◆ **Exercise goal**:
Copy each line of the data beneath in which the word "lines" appears.

◆ **Entries supplied**:
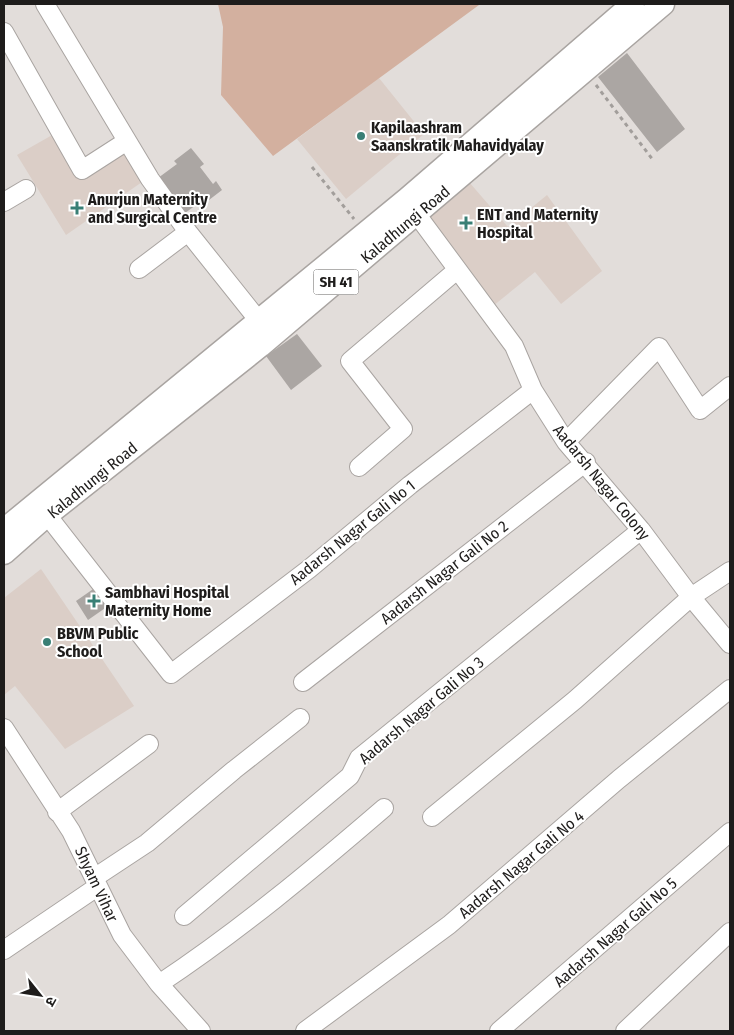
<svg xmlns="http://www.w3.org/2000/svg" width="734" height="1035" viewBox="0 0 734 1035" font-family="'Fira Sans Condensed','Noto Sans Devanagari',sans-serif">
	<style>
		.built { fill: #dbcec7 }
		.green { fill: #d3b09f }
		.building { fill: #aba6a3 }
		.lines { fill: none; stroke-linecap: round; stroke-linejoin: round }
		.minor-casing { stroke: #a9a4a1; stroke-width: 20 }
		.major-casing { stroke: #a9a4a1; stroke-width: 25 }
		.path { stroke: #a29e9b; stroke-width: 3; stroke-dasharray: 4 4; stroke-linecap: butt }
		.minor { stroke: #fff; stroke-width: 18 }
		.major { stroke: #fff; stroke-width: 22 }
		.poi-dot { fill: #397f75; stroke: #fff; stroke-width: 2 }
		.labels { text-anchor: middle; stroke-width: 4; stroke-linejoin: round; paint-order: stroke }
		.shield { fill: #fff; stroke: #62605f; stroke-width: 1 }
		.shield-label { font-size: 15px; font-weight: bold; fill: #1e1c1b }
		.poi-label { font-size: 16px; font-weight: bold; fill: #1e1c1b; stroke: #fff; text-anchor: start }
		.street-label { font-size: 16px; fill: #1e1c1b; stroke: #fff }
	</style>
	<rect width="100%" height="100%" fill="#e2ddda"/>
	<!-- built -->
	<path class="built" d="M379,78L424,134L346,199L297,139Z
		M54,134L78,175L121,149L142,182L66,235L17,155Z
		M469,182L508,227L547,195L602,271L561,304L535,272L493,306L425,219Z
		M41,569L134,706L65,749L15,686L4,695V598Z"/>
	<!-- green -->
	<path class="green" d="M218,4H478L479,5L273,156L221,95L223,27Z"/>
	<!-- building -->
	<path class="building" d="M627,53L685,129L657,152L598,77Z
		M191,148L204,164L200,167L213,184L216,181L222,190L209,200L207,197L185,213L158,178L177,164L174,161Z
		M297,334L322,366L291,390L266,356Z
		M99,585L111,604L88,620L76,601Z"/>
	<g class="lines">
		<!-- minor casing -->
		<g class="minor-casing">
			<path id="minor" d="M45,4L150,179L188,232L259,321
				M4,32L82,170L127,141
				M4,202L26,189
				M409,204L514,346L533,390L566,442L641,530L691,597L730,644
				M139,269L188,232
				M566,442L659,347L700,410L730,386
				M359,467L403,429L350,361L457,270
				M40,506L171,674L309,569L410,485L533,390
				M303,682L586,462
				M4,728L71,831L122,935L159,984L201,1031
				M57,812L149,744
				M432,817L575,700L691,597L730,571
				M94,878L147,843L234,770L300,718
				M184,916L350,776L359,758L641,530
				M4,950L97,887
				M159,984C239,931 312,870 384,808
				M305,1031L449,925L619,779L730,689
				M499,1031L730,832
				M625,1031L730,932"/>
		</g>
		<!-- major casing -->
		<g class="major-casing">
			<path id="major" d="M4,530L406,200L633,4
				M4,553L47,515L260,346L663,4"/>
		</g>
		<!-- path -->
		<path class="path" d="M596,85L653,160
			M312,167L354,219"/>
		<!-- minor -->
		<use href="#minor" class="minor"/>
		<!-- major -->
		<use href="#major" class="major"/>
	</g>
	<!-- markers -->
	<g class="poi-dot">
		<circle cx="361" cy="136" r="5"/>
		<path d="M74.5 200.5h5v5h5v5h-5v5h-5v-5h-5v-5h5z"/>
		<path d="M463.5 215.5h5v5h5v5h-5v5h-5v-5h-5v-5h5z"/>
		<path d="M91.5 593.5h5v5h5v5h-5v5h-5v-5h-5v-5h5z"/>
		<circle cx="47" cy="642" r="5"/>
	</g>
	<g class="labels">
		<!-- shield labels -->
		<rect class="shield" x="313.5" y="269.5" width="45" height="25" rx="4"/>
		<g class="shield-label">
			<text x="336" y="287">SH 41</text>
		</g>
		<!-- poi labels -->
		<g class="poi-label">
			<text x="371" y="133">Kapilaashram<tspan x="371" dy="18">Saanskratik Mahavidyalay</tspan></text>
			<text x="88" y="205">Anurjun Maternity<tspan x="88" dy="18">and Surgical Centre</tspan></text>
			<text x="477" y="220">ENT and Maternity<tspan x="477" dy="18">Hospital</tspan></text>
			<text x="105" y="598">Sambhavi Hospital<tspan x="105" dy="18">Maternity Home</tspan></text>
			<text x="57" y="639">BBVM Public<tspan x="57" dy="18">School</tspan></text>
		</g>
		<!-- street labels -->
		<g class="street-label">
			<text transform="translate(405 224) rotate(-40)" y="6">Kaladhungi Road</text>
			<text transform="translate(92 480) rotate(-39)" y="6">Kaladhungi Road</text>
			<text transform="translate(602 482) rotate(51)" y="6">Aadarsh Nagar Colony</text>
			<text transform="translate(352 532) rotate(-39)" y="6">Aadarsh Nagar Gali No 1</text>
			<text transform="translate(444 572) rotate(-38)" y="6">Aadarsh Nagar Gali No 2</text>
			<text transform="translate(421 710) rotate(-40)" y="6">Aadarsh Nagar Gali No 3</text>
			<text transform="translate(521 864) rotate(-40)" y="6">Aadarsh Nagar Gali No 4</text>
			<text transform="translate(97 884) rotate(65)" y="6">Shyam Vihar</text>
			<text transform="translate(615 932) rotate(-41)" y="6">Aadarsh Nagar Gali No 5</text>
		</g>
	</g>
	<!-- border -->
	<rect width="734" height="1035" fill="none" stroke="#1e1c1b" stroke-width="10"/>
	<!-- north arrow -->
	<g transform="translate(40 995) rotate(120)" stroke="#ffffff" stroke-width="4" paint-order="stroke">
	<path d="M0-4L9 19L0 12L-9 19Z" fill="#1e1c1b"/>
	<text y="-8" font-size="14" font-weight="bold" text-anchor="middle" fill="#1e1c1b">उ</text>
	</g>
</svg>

◆ **Task solution**:
		.lines { fill: none; stroke-linecap: round; stroke-linejoin: round }
	<g class="lines">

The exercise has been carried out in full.